__Directions__
Using the data below, count the lines that carry the string "recorded" and write only the count.

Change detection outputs
^^^^^^^^

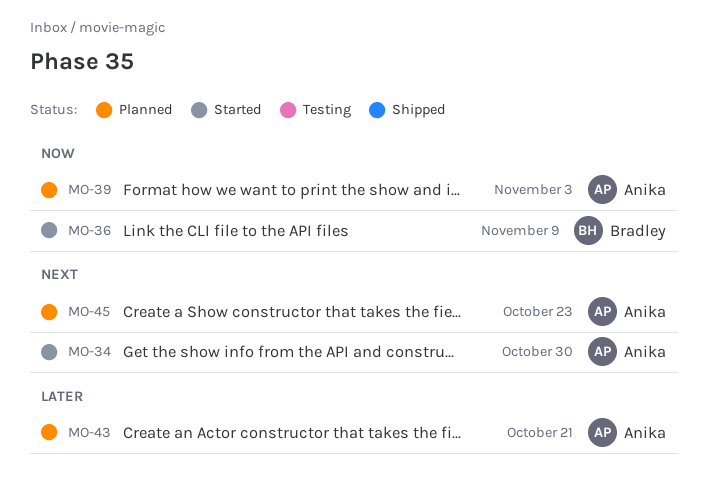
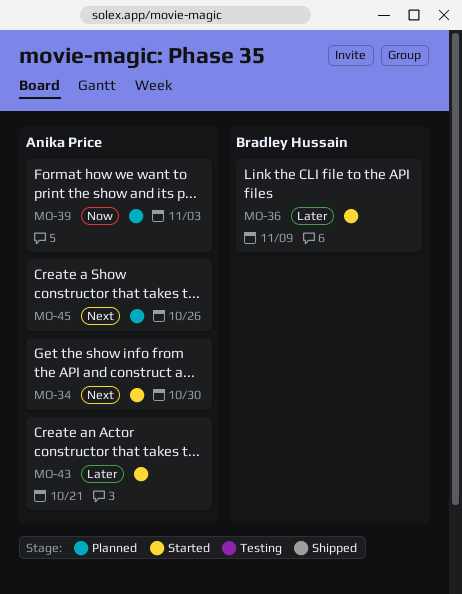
MO-36, priority: Now -> Later
MO-43, status: Planned -> Started
MO-45, due: Oct 23 -> Oct 26

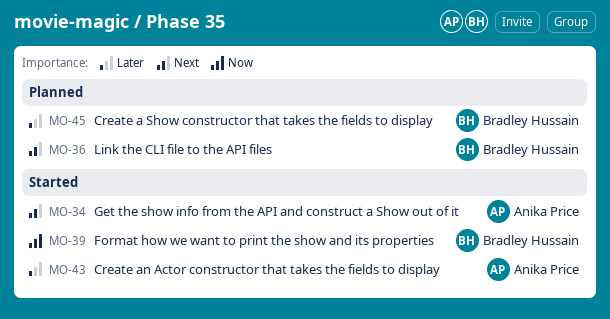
MO-36, status: Started -> Planned
MO-36, priority: Later -> Next
MO-39, status: Planned -> Started
MO-39, owner: Anika Price -> Bradley Hussain
MO-45, owner: Anika Price -> Bradley Hussain
MO-45, priority: Next -> Later

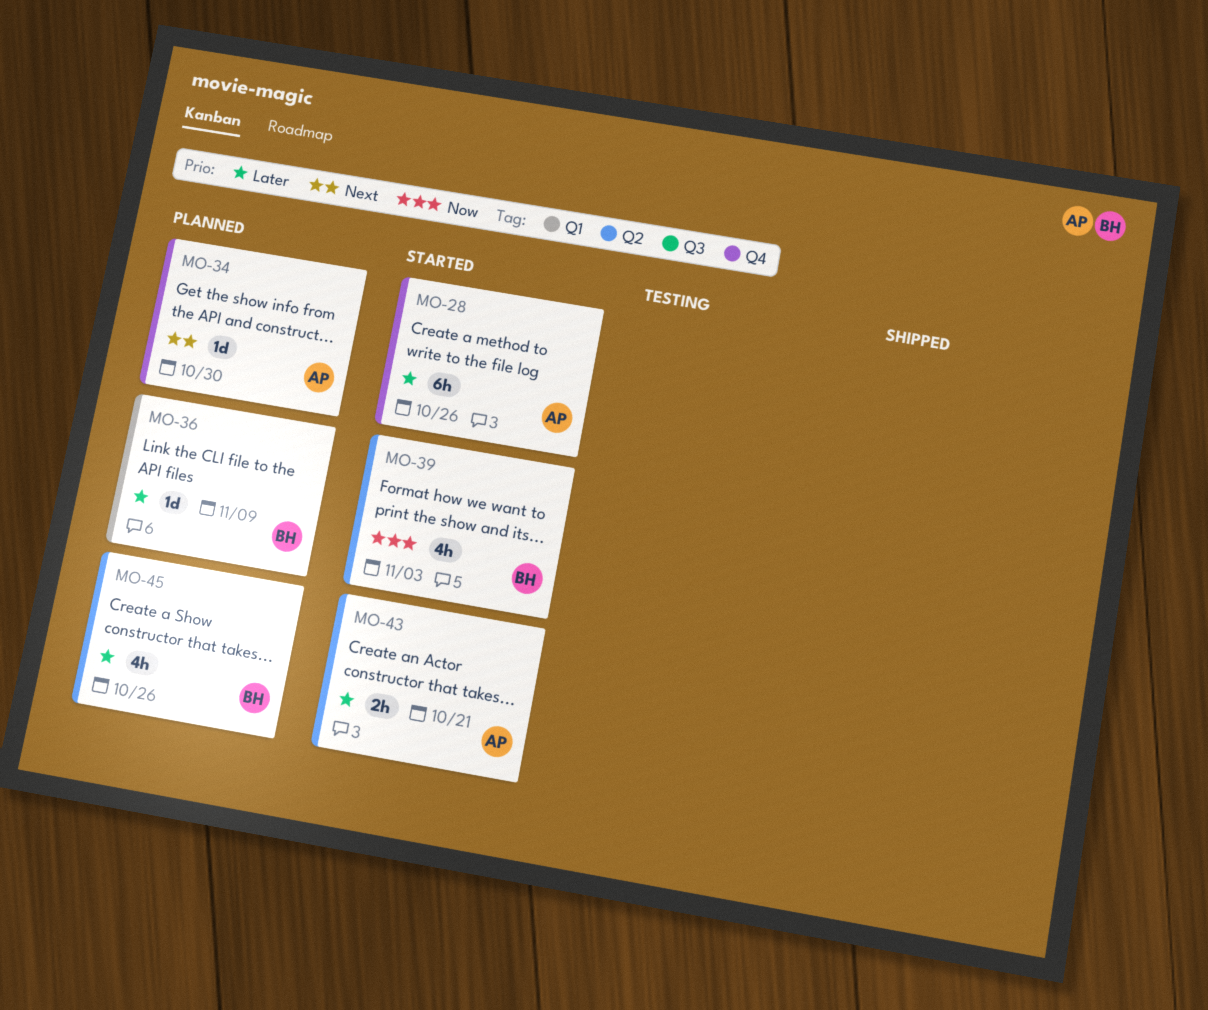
MO-28: none -> present
MO-34, status: Started -> Planned
MO-36, priority: Next -> Later

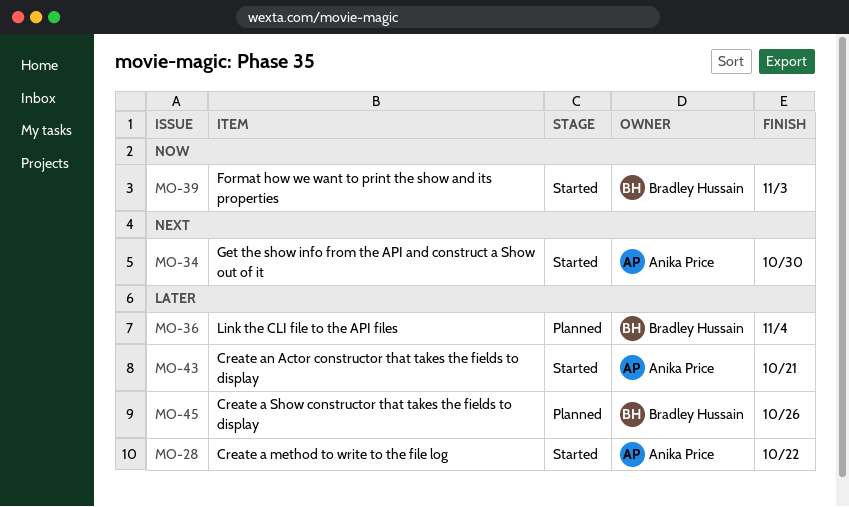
MO-28, due: Oct 26 -> Oct 22
MO-34, status: Planned -> Started
MO-36, due: Nov 9 -> Nov 4

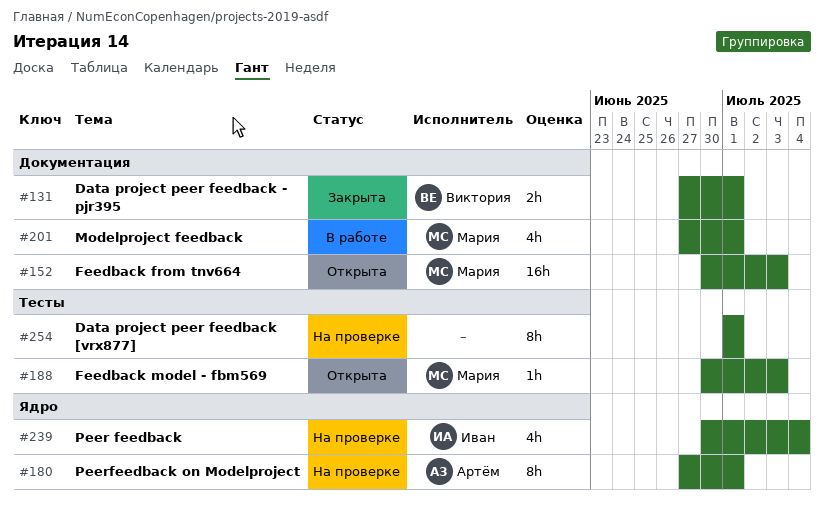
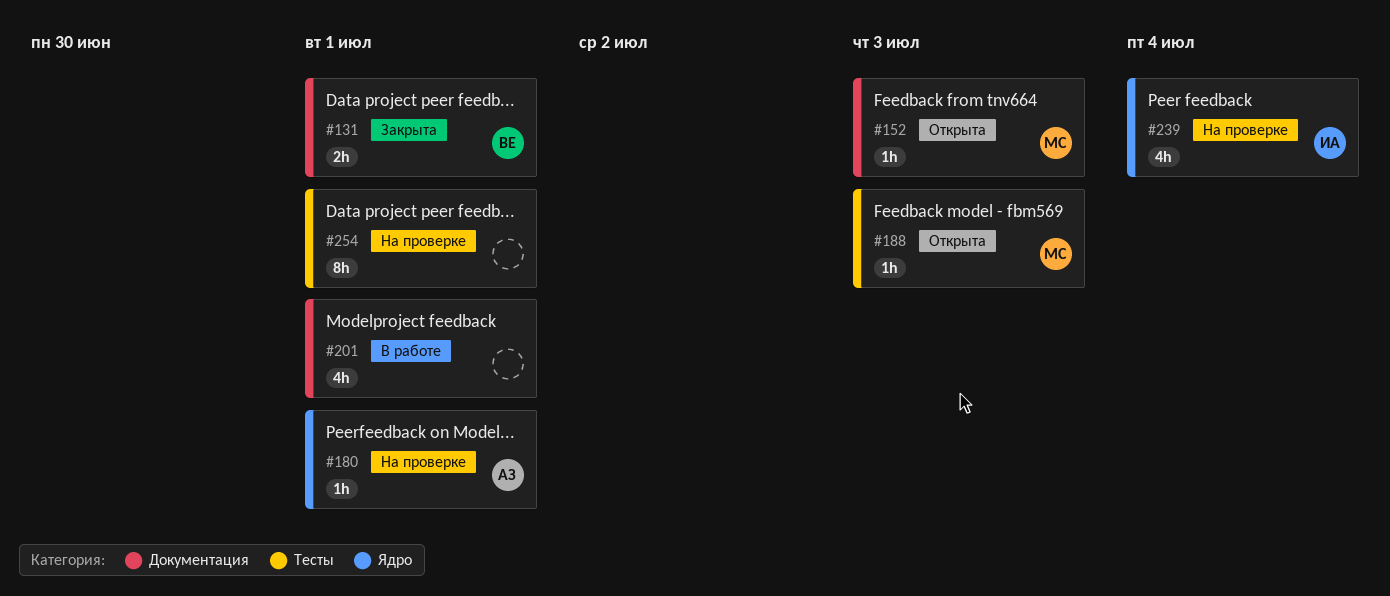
#152, estimate: 16h -> 1h
#180, estimate: 8h -> 1h
#201, owner: Мария -> none

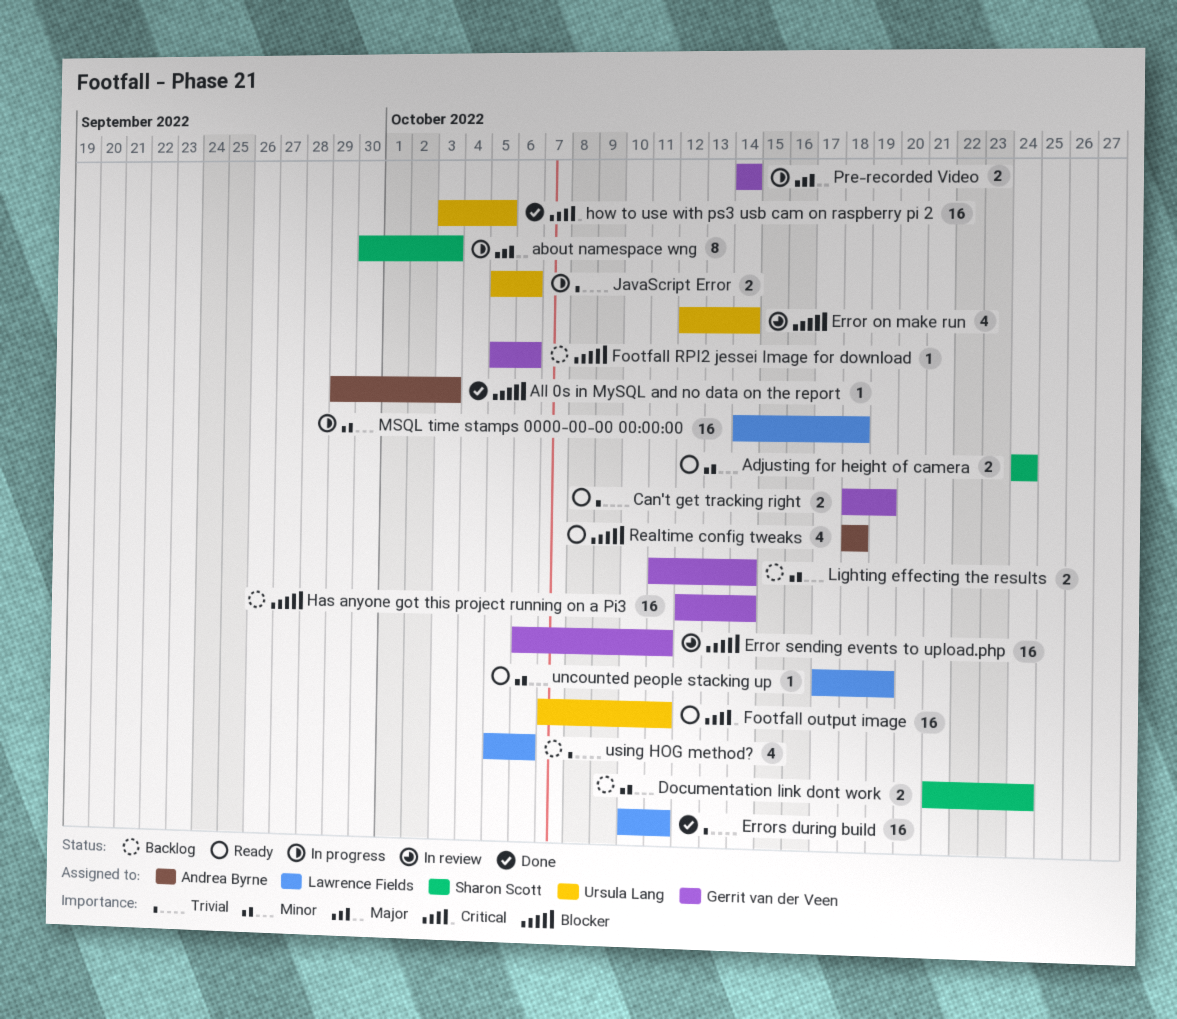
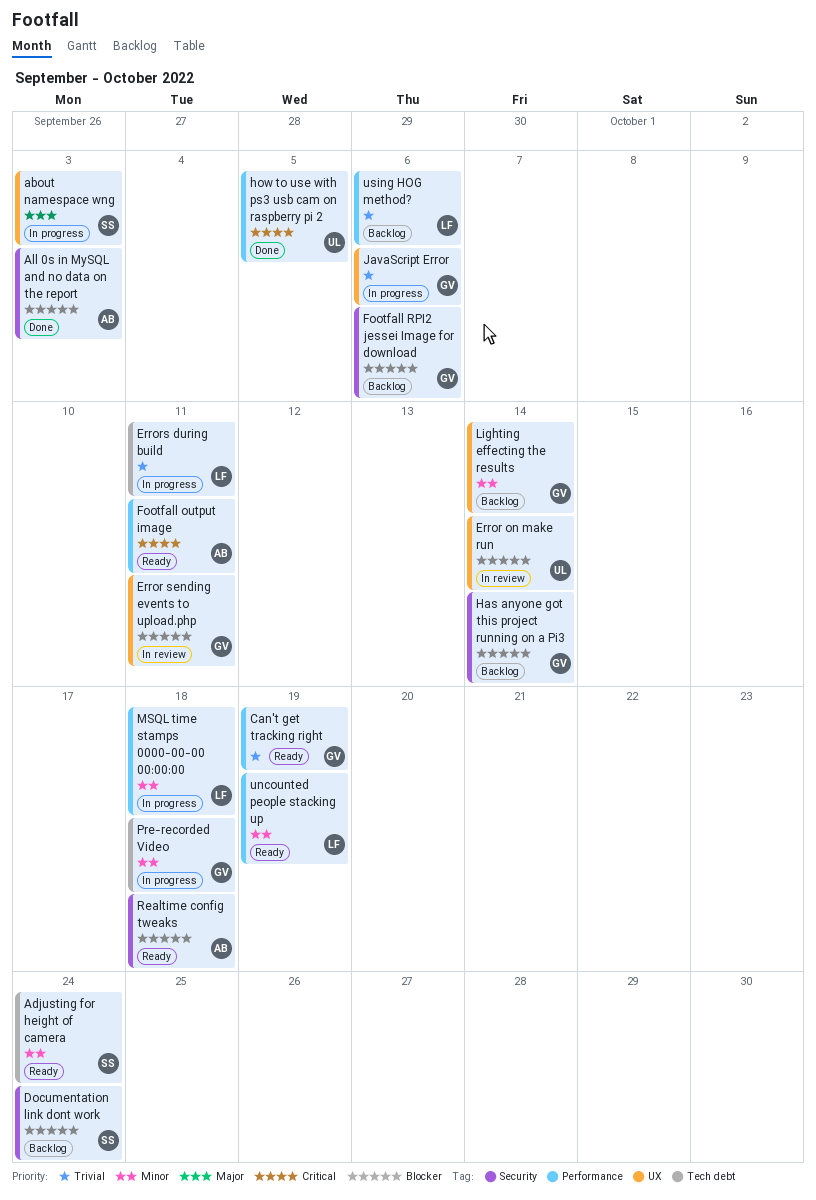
Documentation link dont work, priority: Minor -> Blocker
Errors during build, status: Done -> In progress
Footfall output image, owner: Ursula Lang -> Andrea Byrne
JavaScript Error, owner: Ursula Lang -> Gerrit van der Veen
Pre-recorded Video, priority: Major -> Minor
Pre-recorded Video, due: Oct 14 -> Oct 18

^^^^^^^^

__Result of the task__
2